== Segment start ==

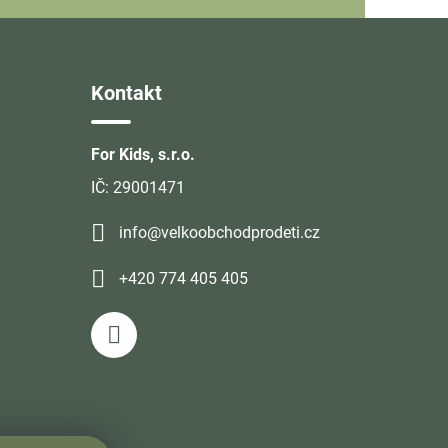
Kontakt
For Kids, s.r.o.
IČ: 29001471
info@velkoobchodprodeti.cz
+420 774 405 405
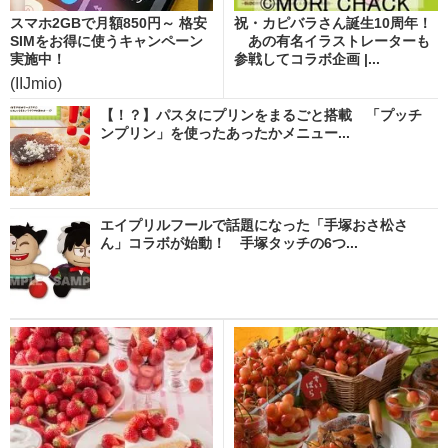
スマホ2GBで月額850円～ 格安
祝・カピバラさん誕生10周年！
SIMをお得に使うキャンペーン
あの有名イラストレーターも
実施中！
参戦してコラボ企画 |...
(IIJmio)
【！？】パスタにプリンをまるごと搭載 「プッチ
ンプリン」を使ったあったかメニュー...
エイプリルフールで話題になった「手塚おさ松さ
ん」コラボが始動！ 手塚タッチの6つ...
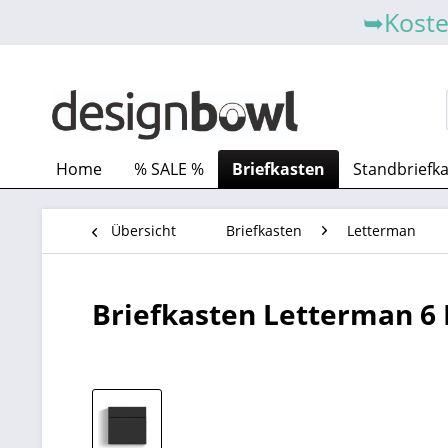
➥Koste
Home
% SALE %
Briefkasten
Standbriefk
Übersicht
Briefkasten
Letterman
Briefkasten Letterman 6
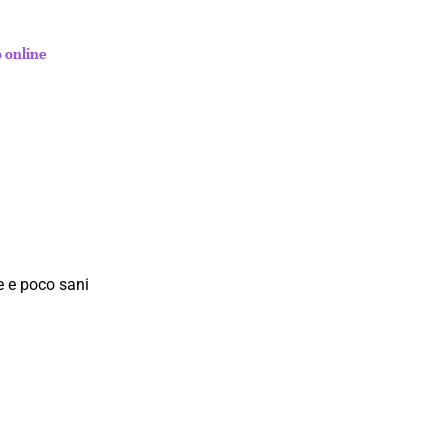
o online
e e poco sani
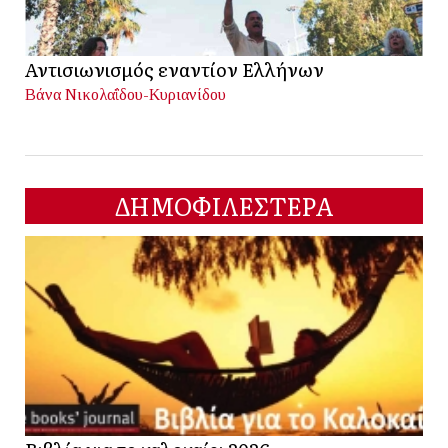
Αντισιωνισμός εναντίον Ελλήνων
Βάνα Νικολαΐδου-Κυριανίδου
ΔΗΜΟΦΙΛΕΣΤΕΡΑ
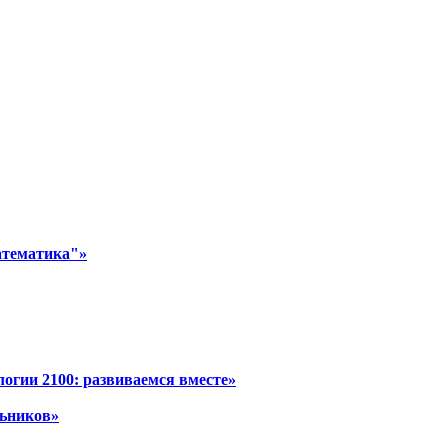
атематика"»
огии 2100: развиваемся вместе»
льников»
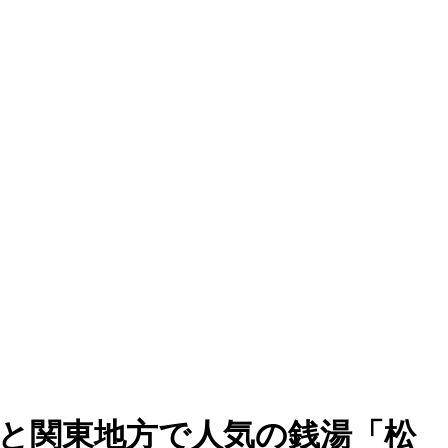
」と関東地方で人気の銭湯「松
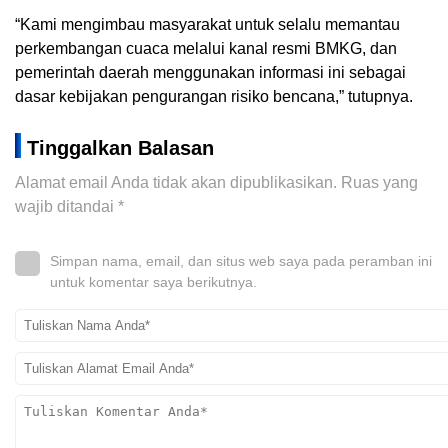
“Kami mengimbau masyarakat untuk selalu memantau
perkembangan cuaca melalui kanal resmi BMKG, dan
pemerintah daerah menggunakan informasi ini sebagai
dasar kebijakan pengurangan risiko bencana,” tutupnya.
Tinggalkan Balasan
Alamat email Anda tidak akan dipublikasikan.
Ruas yang
wajib ditandai
*
Simpan nama, email, dan situs web saya pada peramban ini
untuk komentar saya berikutnya.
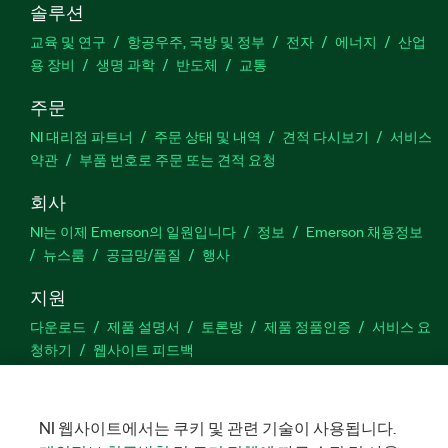
솔루션
교육 및 연구
항공우주, 국방 및 정부
전자
에너지
산업
용 장비
생명 과학
반도체
교통
주문
NI 대리점 파트너
주문 상태 및 내역
견적 다시보기
서비스
약관
부품 번호로 주문 또는 견적 요청
회사
NI는 이제 Emerson의 일원입니다
정보
Emerson 채용정보
뉴스룸
공급망/품질
행사
지원
다운로드
제품 설명서
토론방
제품 정품인증
서비스 요
청하기
웹사이트 피드백
Facebook
Twitter
LinkedIn
YouTu
In
NI 웹사이트에서는 쿠키 및 관련 기술이 사용됩니다.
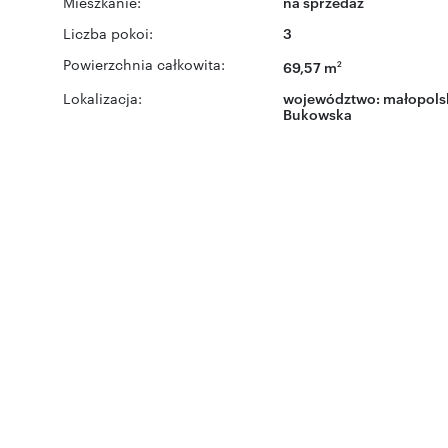
Mieszkanie:
na sprzedaż
Liczba pokoi:
3
Powierzchnia całkowita:
69,57 m
2
Lokalizacja:
województwo:
małopols
Bukowska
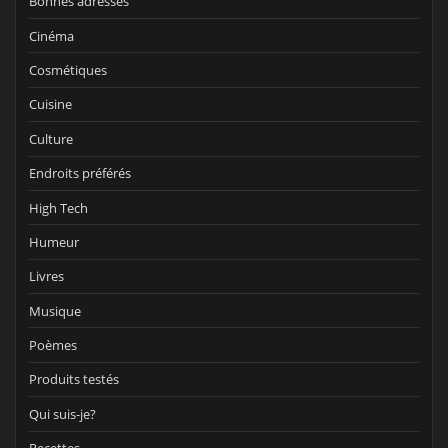
Bonnes adresses
Cinéma
Cosmétiques
Cuisine
Culture
Endroits préférés
High Tech
Humeur
Livres
Musique
Poèmes
Produits testés
Qui suis-je?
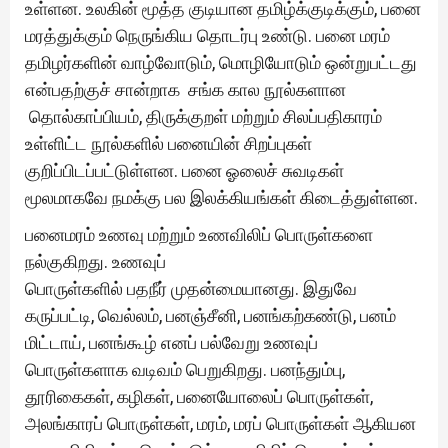
உள்ளன. உலகின் மூத்த குடியான தமிழ்க்குடிக்கும், பனை
மரத்துக்கும் நெருங்கிய தொடர்பு உண்டு. பனை மரம்
தமிழர்களின் வாழ்வோடும், மொழியோடும் ஒன்றுபட்டது
என்பதற்குச் சான்றாக சங்க கால நூல்களான
தொல்காப்பியம், திருக்குறள் மற்றும் சிலப்பதிகாரம்
உள்ளிட்ட நூல்களில் பனையின் சிறப்புகள்
குறிப்பிடப்பட்டுள்ளன. பனை ஓலைச் சுவடிகள்
மூலமாகவே நமக்கு பல இலக்கியங்கள் கிடைத்துள்ளன.
பனைமரம் உணவு மற்றும் உணவிலிப் பொருள்களை
நல்குகிறது. உணவுப்
பொருள்களில் பதநீர் முதன்மையானது. இதுவே
கருப்பட்டி, வெல்லம், பனஞ்சீனி, பனங்கற்கண்டு, பனம்
மிட்டாய், பனங்கூழ் எனப் பல்வேறு உணவுப்
பொருள்களாக வடிவம் பெறுகிறது. பனந்தும்பு,
தூரிகைகள், கழிகள், பனையோலைப் பொருள்கள்,
அலங்காரப் பொருள்கள், மரம், மரப் பொருள்கள் ஆகியன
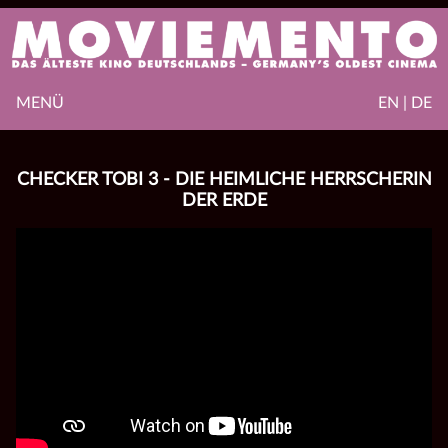
MENÜ
EN | DE
CHECKER TOBI 3 - DIE HEIMLICHE HERRSCHERIN
DER ERDE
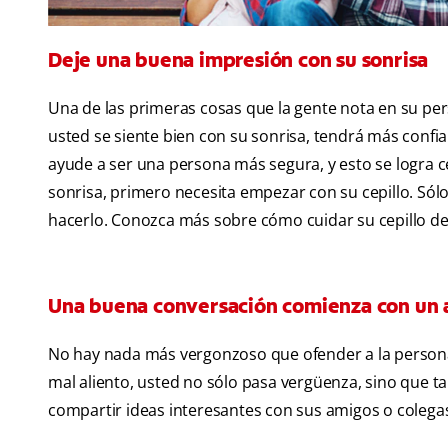
Deje una buena impresión con su sonrisa
Una de las primeras cosas que la gente nota en su pe
usted se siente bien con su sonrisa, tendrá más confi
ayude a ser una persona más segura, y esto se logra 
sonrisa, primero necesita empezar con su cepillo. Sólo
hacerlo. Conozca más sobre cómo cuidar su cepillo den
Una buena conversación comienza con un a
No hay nada más vergonzoso que ofender a la persona
mal aliento, usted no sólo pasa vergüenza, sino que t
compartir ideas interesantes con sus amigos o colega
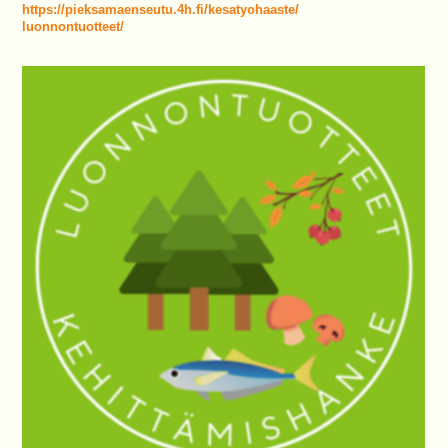
https://pieksamaenseutu.4h.fi/kesatyohaaste/
luonnontuotteet/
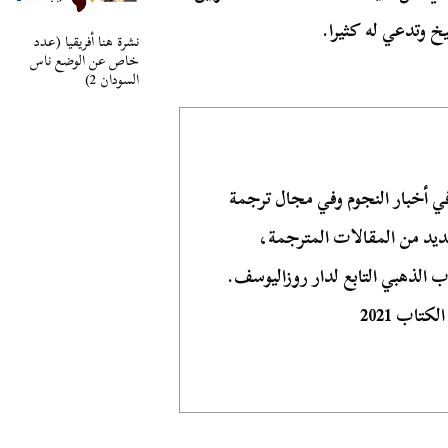
خ وتدعي له كثيرا.
نشرة هنا أفريقيا (عدد
خاص عن الوضع ناس
السودان 2)
أخبار النجوم وفي مجال ترجمة
عديد من المقالات المترجمة،
 الذهبي التابع لدار روزاليوسف.
اب 2021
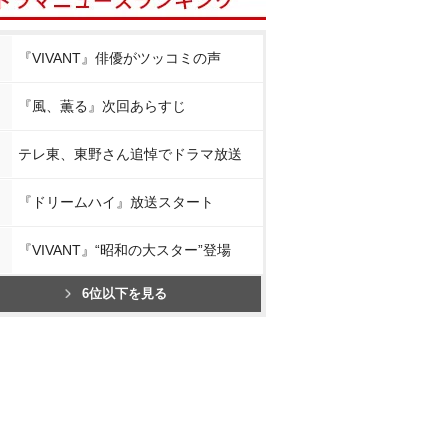
『VIVANT』俳優がツッコミの声
『風、薫る』次回あらすじ
テレ東、東野さん追悼でドラマ放送
『ドリームハイ』放送スタート
『VIVANT』“昭和の大スター”登場
6位以下を見る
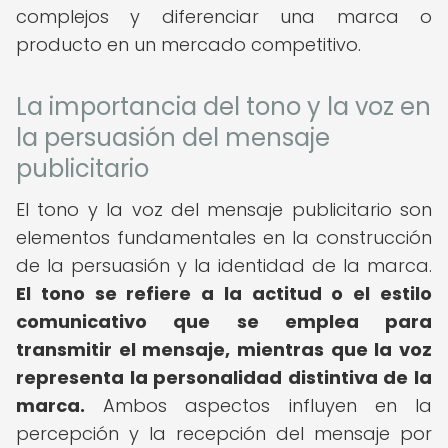
complejos y diferenciar una marca o
producto en un mercado competitivo.
La importancia del tono y la voz en
la persuasión del mensaje
publicitario
El tono y la voz del mensaje publicitario son
elementos fundamentales en la construcción
de la persuasión y la identidad de la marca.
El tono se refiere a la actitud o el estilo
comunicativo que se emplea para
transmitir el mensaje, mientras que la voz
representa la personalidad distintiva de la
marca.
Ambos aspectos influyen en la
percepción y la recepción del mensaje por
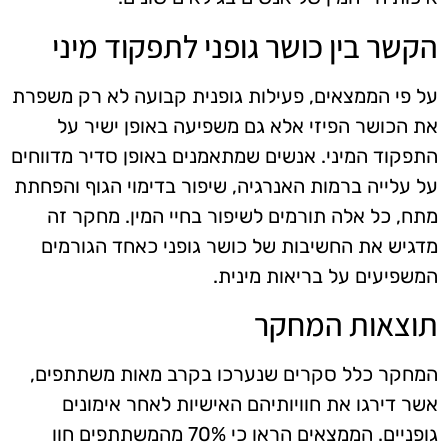
הקשר בין כושר גופני לתפקוד מיני
על פי הממצאים, פעילות גופנית קבועה לא רק משפרת
את הכושר הפיזי אלא גם משפיעה באופן ישיר על
התפקוד המיני. אנשים שמתאמנים באופן סדיר מדווחים
על עלייה ברמות האנרגיה, שיפור בדימוי הגוף והפחתת
מתח, כל אלה תורמים לשיפור בחיי המין. מחקר זה
מדגיש את החשיבות של כושר גופני כאחד הגורמים
המשפיעים על בריאות מינית.
תוצאות המחקר
המחקר כלל סקרים שנערכו בקרב מאות משתתפים,
אשר דירגו את חוויותיהם האישיות לאחר אימונים
גופניים. הממצאים הראו כי 70% מהמשתתפים חוו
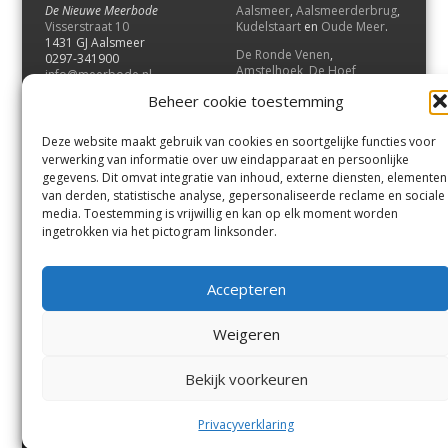
De Nieuwe Meerbode
Aalsmeer
,
Aalsmeerderbrug
,
Visserstraat 10
Kudelstaart
en
Oude Meer
.
1431 GJ Aalsmeer
De Ronde Venen
,
0297-341900
Amstelhoek
,
De Hoef
,
info@meerbode.nl
Mijdrecht
,
Wilnis
,
Vinkeveen
,
Beheer cookie toestemming
Vrouwenakker
,
Waverveen
,
Abcoude
en
Baambrugge
.
Deze website maakt gebruik van cookies en soortgelijke functies voor
Uithoorn
en
De Kwakel
.
verwerking van informatie over uw eindapparaat en persoonlijke
gegevens. Dit omvat integratie van inhoud, externe diensten, elementen
van derden, statistische analyse, gepersonaliseerde reclame en sociale
Contact
media. Toestemming is vrijwillig en kan op elk moment worden
Andere uitgaven
ingetrokken via het pictogram linksonder.
Bezorgklacht
Ophaalpunten
Vacatures
Voorwaarden
Accepteren
Privacyverklaring
Weigeren
© GOUW Uitgevers B.V.
Bekijk voorkeuren
Menu
Aalsmeer
De Ronde Venen
Uithoorn
Aalsmeer/Uithoorn
De Ronde Venen
Privacyverklaring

== Segment end ==

● **PROBLEM REQUIREMENTS**: Your copy of the records must be exact and must contain no pictures.

● **OUTPUT OF THE EXERCISE**:
Kontakt
For Kids, s.r.o.
IČ: 29001471
info@velkoobchodprodeti.cz
+420 774 405 405
スマホ2GBで月額850円～ 格安
祝・カピバラさん誕生10周年！
SIMをお得に使うキャンペーン
あの有名イラストレーターも
実施中！
参戦してコラボ企画 |...
(IIJmio)
【！？】パスタにプリンをまるごと搭載 「プッチ
ンプリン」を使ったあったかメニュー...
エイプリルフールで話題になった「手塚おさ松さ
ん」コラボが始動！ 手塚タッチの6つ...
➥Koste
Home
% SALE %
Briefkasten
Standbriefk
Übersicht
Briefkasten
Letterman
Briefkasten Letterman 6
o online
e e poco sani
Αντισιωνισμός εναντίον Ελλήνων
Βάνα Νικολαΐδου-Κυριανίδου
ΔΗΜΟΦΙΛΕΣΤΕΡΑ
атематика"»
огии 2100: развиваемся вместе»
льников»
」と関東地方で人気の銭湯「松
“Kami mengimbau masyarakat untuk selalu memantau
perkembangan cuaca melalui kanal resmi BMKG, dan
pemerintah daerah menggunakan informasi ini sebagai
dasar kebijakan pengurangan risiko bencana,” tutupnya.
Tinggalkan Balasan
Alamat email Anda tidak akan dipublikasikan.
Ruas yang
wajib ditandai
*
Simpan nama, email, dan situs web saya pada peramban ini
untuk komentar saya berikutnya.
솔루션
교육 및 연구
항공우주, 국방 및 정부
전자
에너지
산업
용 장비
생명 과학
반도체
교통
주문
NI 대리점 파트너
주문 상태 및 내역
견적 다시보기
서비스
약관
부품 번호로 주문 또는 견적 요청
회사
NI는 이제 Emerson의 일원입니다
정보
Emerson 채용정보
뉴스룸
공급망/품질
행사
지원
다운로드
제품 설명서
토론방
제품 정품인증
서비스 요
청하기
웹사이트 피드백
Facebook
Twitter
LinkedIn
YouTu
In
NI 웹사이트에서는 쿠키 및 관련 기술이 사용됩니다.
Mieszkanie:
na sprzedaż
Liczba pokoi:
3
Powierzchnia całkowita:
69,57 m
2
Lokalizacja:
województwo:
małopols
Bukowska
Bonnes adresses
Cinéma
Cosmétiques
Cuisine
Culture
Endroits préférés
High Tech
Humeur
Livres
Musique
Poèmes
Produits testés
Qui suis-je?
உள்ளன. உலகின் மூத்த குடியான தமிழ்க்குடிக்கும், பனை
மரத்துக்கும் நெருங்கிய தொடர்பு உண்டு. பனை மரம்
தமிழர்களின் வாழ்வோடும், மொழியோடும் ஒன்றுபட்டது
என்பதற்குச் சான்றாக சங்க கால நூல்களான
தொல்காப்பியம், திருக்குறள் மற்றும் சிலப்பதிகாரம்
உள்ளிட்ட நூல்களில் பனையின் சிறப்புகள்
குறிப்பிடப்பட்டுள்ளன. பனை ஓலைச் சுவடிகள்
மூலமாகவே நமக்கு பல இலக்கியங்கள் கிடைத்துள்ளன.
பனைமரம் உணவு மற்றும் உணவிலிப் பொருள்களை
நல்குகிறது. உணவுப்
பொருள்களில் பதநீர் முதன்மையானது. இதுவே
கருப்பட்டி, வெல்லம், பனஞ்சீனி, பனங்கற்கண்டு, பனம்
மிட்டாய், பனங்கூழ் எனப் பல்வேறு உணவுப்
பொருள்களாக வடிவம் பெறுகிறது. பனந்தும்பு,
தூரிகைகள், கழிகள், பனையோலைப் பொருள்கள்,
அலங்காரப் பொருள்கள், மரம், மரப் பொருள்கள் ஆகியன
MENÜ
EN | DE
CHECKER TOBI 3 - DIE HEIMLICHE HERRSCHERIN
DER ERDE
Deje una buena impresión con su sonrisa
Una de las primeras cosas que la gente nota en su pe
usted se siente bien con su sonrisa, tendrá más confi
ayude a ser una persona más segura, y esto se logra 
sonrisa, primero necesita empezar con su cepillo. Sólo
hacerlo. Conozca más sobre cómo cuidar su cepillo den
Una buena conversación comienza con un a
No hay nada más vergonzoso que ofender a la persona
mal aliento, usted no sólo pasa vergüenza, sino que t
compartir ideas interesantes con sus amigos o colega
https://pieksamaenseutu.4h.fi/kesatyohaaste/
luonnontuotteet/
خ وتدعي له كثيرا.
نشرة هنا أفريقيا (عدد
خاص عن الوضع ناس
السودان 2)
أخبار النجوم وفي مجال ترجمة
عديد من المقالات المترجمة،
 الذهبي التابع لدار روزاليوسف.
اب 2021
『VIVANT』俳優がツッコミの声
『風、薫る』次回あらすじ
テレ東、東野さん追悼でドラマ放送
『ドリームハイ』放送スタート
『VIVANT』“昭和の大スター”登場
6位以下を見る
complejos y diferenciar una marca o
producto en un mercado competitivo.
La importancia del tono y la voz en
la persuasión del mensaje
publicitario
El tono y la voz del mensaje publicitario son
elementos fundamentales en la construcción
de la persuasión y la identidad de la marca.
El tono se refiere a la actitud o el estilo
comunicativo que se emplea para
transmitir el mensaje, mientras que la voz
representa la personalidad distintiva de la
marca.
Ambos aspectos influyen en la
percepción y la recepción del mensaje por
הקשר בין כושר גופני לתפקוד מיני
על פי הממצאים, פעילות גופנית קבועה לא רק משפרת
את הכושר הפיזי אלא גם משפיעה באופן ישיר על
התפקוד המיני. אנשים שמתאמנים באופן סדיר מדווחים
על עלייה ברמות האנרגיה, שיפור בדימוי הגוף והפחתת
מתח, כל אלה תורמים לשיפור בחיי המין. מחקר זה
מדגיש את החשיבות של כושר גופני כאחד הגורמים
המשפיעים על בריאות מינית.
תוצאות המחקר
המחקר כלל סקרים שנערכו בקרב מאות משתתפים,
אשר דירגו את חוויותיהם האישיות לאחר אימונים
גופניים. הממצאים הראו כי 70% מהמשתתפים חוו
De Nieuwe Meerbode
Aalsmeer
,
Aalsmeerderbrug
,
Visserstraat 10
Kudelstaart
en
Oude Meer
.
1431 GJ Aalsmeer
De Ronde Venen
,
0297-341900
Amstelhoek
,
De Hoef
,
info@meerbode.nl
Mijdrecht
,
Wilnis
,
Vinkeveen
,
Beheer cookie toestemming
Vrouwenakker
,
Waverveen
,
Abcoude
en
Baambrugge
.
Deze website maakt gebruik van cookies en soortgelijke functies voor
Uithoorn
en
De Kwakel
.
verwerking van informatie over uw eindapparaat en persoonlijke
gegevens. Dit omvat integratie van inhoud, externe diensten, elementen
van derden, statistische analyse, gepersonaliseerde reclame en sociale
Contact
media. Toestemming is vrijwillig en kan op elk moment worden
Andere uitgaven
ingetrokken via het pictogram linksonder.
Bezorgklacht
Ophaalpunten
Vacatures
Voorwaarden
Accepteren
Privacyverklaring
Weigeren
© GOUW Uitgevers B.V.
Bekijk voorkeuren
Menu
Aalsmeer
De Ronde Venen
Uithoorn
Aalsmeer/Uithoorn
De Ronde Venen
Privacyverklaring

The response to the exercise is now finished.